[Saved entries]
*****

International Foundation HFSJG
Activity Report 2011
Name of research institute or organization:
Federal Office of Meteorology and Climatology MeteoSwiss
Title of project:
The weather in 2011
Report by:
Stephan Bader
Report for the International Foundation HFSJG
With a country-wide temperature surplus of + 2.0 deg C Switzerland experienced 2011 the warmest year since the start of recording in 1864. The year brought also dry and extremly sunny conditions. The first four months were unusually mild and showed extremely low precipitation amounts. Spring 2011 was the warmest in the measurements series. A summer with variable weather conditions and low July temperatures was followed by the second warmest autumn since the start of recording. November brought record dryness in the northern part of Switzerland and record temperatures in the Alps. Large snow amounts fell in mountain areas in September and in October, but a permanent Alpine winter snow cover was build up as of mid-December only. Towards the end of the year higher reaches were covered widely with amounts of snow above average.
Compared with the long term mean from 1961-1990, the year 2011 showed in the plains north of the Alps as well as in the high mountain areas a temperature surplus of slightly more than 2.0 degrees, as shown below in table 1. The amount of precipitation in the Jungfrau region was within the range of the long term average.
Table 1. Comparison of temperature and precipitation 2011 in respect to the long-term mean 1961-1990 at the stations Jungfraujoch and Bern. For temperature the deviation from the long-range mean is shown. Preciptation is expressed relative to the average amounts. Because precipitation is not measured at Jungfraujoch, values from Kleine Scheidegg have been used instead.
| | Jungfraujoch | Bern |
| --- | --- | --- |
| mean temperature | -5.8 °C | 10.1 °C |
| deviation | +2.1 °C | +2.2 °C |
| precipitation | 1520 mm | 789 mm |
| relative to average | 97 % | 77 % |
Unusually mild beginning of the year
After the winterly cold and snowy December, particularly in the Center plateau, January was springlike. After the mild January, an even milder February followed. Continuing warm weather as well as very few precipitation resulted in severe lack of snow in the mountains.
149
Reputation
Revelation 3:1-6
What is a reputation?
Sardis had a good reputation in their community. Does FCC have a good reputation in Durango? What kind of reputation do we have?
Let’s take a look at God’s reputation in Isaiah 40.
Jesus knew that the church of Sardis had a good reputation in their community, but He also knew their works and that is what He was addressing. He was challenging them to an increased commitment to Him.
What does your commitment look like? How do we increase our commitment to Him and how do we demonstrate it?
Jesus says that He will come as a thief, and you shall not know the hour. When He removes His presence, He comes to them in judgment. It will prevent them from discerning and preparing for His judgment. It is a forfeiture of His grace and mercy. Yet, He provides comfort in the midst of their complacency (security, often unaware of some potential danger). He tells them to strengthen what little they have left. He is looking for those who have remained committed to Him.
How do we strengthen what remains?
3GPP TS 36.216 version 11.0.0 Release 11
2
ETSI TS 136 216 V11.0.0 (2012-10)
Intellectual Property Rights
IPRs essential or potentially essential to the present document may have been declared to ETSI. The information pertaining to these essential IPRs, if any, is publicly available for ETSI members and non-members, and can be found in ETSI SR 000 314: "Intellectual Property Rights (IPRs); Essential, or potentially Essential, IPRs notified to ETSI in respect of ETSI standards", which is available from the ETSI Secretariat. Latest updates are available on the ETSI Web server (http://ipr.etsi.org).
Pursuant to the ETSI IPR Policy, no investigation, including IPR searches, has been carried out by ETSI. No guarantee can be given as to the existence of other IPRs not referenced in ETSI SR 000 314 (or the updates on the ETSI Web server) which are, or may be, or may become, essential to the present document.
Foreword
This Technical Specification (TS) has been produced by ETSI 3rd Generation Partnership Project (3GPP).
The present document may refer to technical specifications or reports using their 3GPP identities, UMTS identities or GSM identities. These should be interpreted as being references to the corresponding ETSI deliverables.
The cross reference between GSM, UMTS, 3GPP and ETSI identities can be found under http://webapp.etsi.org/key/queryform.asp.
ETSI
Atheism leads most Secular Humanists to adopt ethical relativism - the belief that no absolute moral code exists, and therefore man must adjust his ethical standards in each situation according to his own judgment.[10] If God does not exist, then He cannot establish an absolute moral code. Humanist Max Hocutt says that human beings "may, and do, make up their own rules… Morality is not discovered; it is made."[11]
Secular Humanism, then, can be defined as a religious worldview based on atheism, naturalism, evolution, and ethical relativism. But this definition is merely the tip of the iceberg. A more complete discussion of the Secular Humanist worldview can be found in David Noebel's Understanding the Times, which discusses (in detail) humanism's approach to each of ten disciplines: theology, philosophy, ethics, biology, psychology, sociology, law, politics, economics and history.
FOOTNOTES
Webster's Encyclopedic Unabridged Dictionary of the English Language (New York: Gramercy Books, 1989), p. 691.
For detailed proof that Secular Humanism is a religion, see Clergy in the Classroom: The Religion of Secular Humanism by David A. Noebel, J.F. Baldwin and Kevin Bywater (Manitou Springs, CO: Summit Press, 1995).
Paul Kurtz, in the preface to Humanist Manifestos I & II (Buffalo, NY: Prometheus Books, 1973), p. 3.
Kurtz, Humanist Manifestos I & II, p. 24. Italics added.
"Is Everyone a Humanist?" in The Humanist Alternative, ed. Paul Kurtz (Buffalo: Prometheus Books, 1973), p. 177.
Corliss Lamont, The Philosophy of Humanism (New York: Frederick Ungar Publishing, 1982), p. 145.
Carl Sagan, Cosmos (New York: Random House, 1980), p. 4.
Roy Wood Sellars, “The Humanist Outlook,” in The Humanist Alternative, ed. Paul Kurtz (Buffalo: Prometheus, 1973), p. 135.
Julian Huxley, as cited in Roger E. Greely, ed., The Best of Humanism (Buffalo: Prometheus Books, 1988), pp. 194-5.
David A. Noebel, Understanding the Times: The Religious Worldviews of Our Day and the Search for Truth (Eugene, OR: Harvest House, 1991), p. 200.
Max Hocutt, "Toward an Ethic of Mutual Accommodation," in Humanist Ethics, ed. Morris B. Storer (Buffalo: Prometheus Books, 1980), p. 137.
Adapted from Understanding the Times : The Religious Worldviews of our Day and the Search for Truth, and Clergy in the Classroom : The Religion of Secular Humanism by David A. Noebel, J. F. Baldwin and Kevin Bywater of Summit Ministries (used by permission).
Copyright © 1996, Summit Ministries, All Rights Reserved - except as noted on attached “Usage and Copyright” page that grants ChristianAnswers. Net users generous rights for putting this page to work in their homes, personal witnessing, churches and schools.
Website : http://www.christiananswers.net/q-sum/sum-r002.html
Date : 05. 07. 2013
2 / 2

*****

GOAL OF THE EXERCISE:
Search the entries for the word "Foundation" and show every line that has it.

TASK OUTPUT:
International Foundation HFSJG
Report for the International Foundation HFSJG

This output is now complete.